Michael Clarke reaches brave century in Adelaide Test
Michael Clarke fought off back pain to reach his century against the odds and put Australia in a strong position in the first Test against India on Wednesday.
Adelaide: Michael Clarke fought off back pain to reach his century against the odds and put Australia in a strong position in the first Test against India on Wednesday.
The Australian skipper, who retired hurt on 60 on the opening day with lower back trouble, returned to the crease to notch his 28th Test hundred on the rain-disrupted second day.
Clarke brought up his ton with a single off his pads, taking off his helmet and kissing its emblem in celebration, to the acclaim of the Adelaide Oval crowd in the wake of the Phillip Hughes tragedy.
The captain played a leading role in the days after Hughes`s death, in which he read a tearful tribute at the funeral and was one of the pallbearers.
Test team-mate Hughes died after he was struck by a bouncer in a domestic game late last month.

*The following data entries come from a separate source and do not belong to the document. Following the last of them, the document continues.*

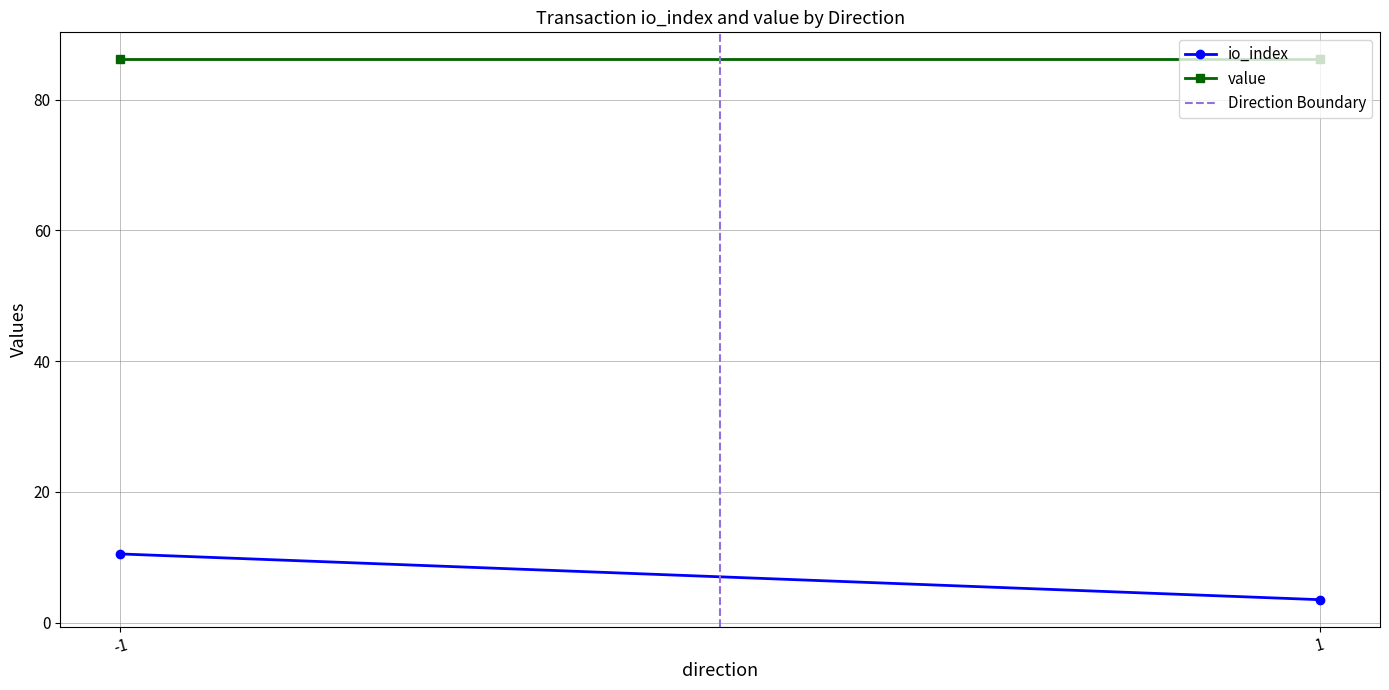

True or false: io_index has a value of 3.5 at 1.

True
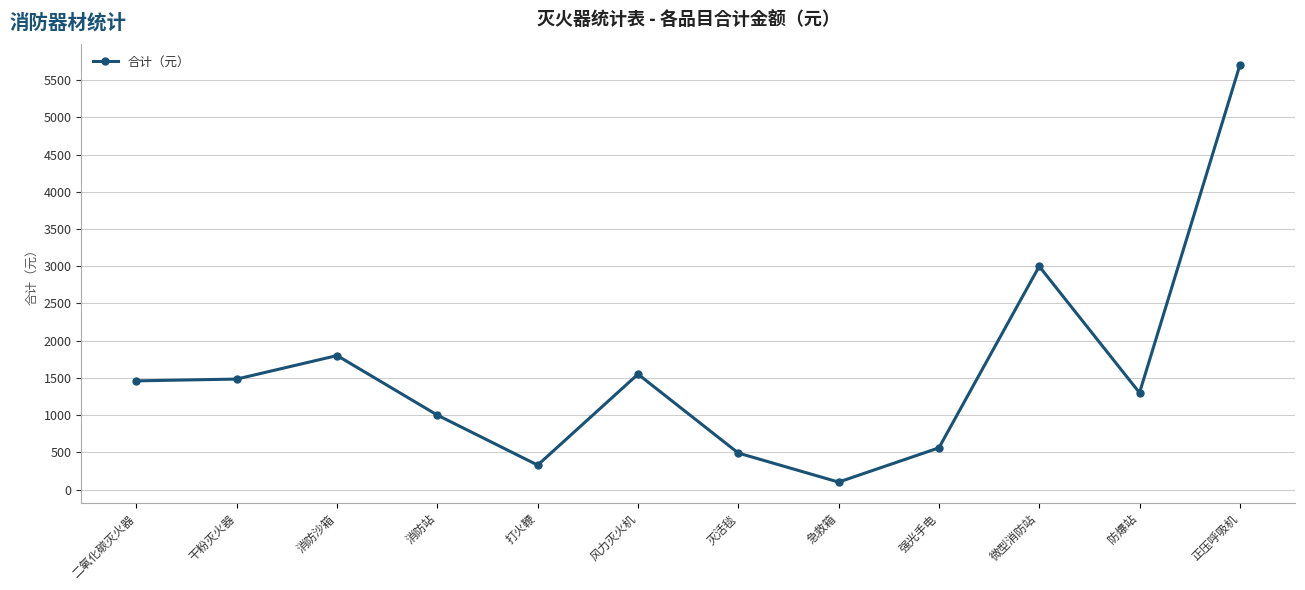

True or false: the data has more than 2 interior local peaks.

True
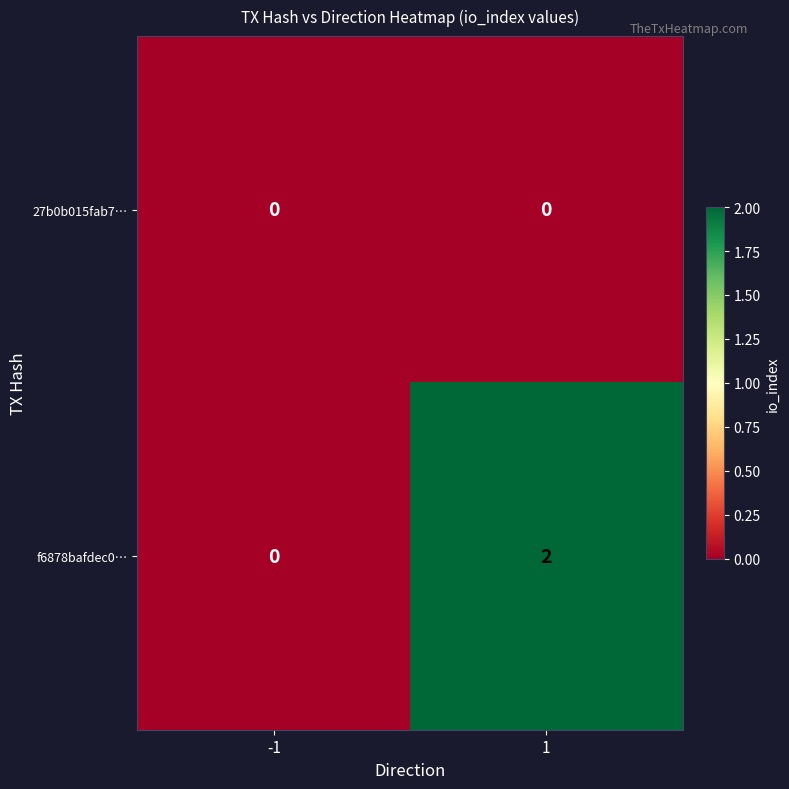

Which series changed the most between -1 and 1?

f6878bafdec0…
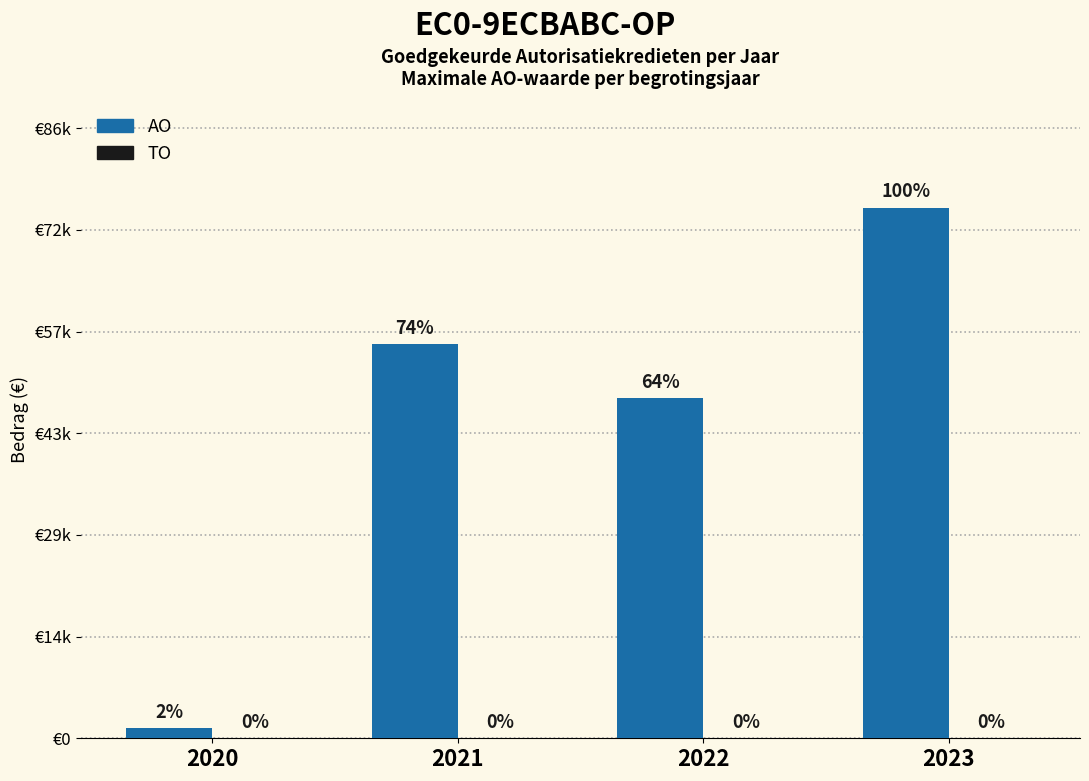

Are the bars horizontal?

No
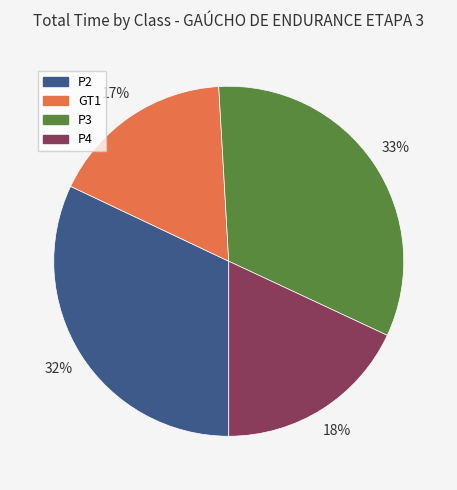

To the nearest percent, what is the average slice percentage?

25%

Clarke, who needed painkillers to get to the wicket on Wednesday, reached his three figures off 127 balls with 15 boundaries.
He continued his great scoring record at Adelaide Oval with five hundreds and two double-centuries, coming into this Test match with a 98.38 ground average.
It was the third century of the Australian first innings, with Steve Smith getting his fifth Test ton and David Warner hitting 145 on the first day.
Shortly after tea, Australia were 446 for six with Smith on 132 and Clarke 105.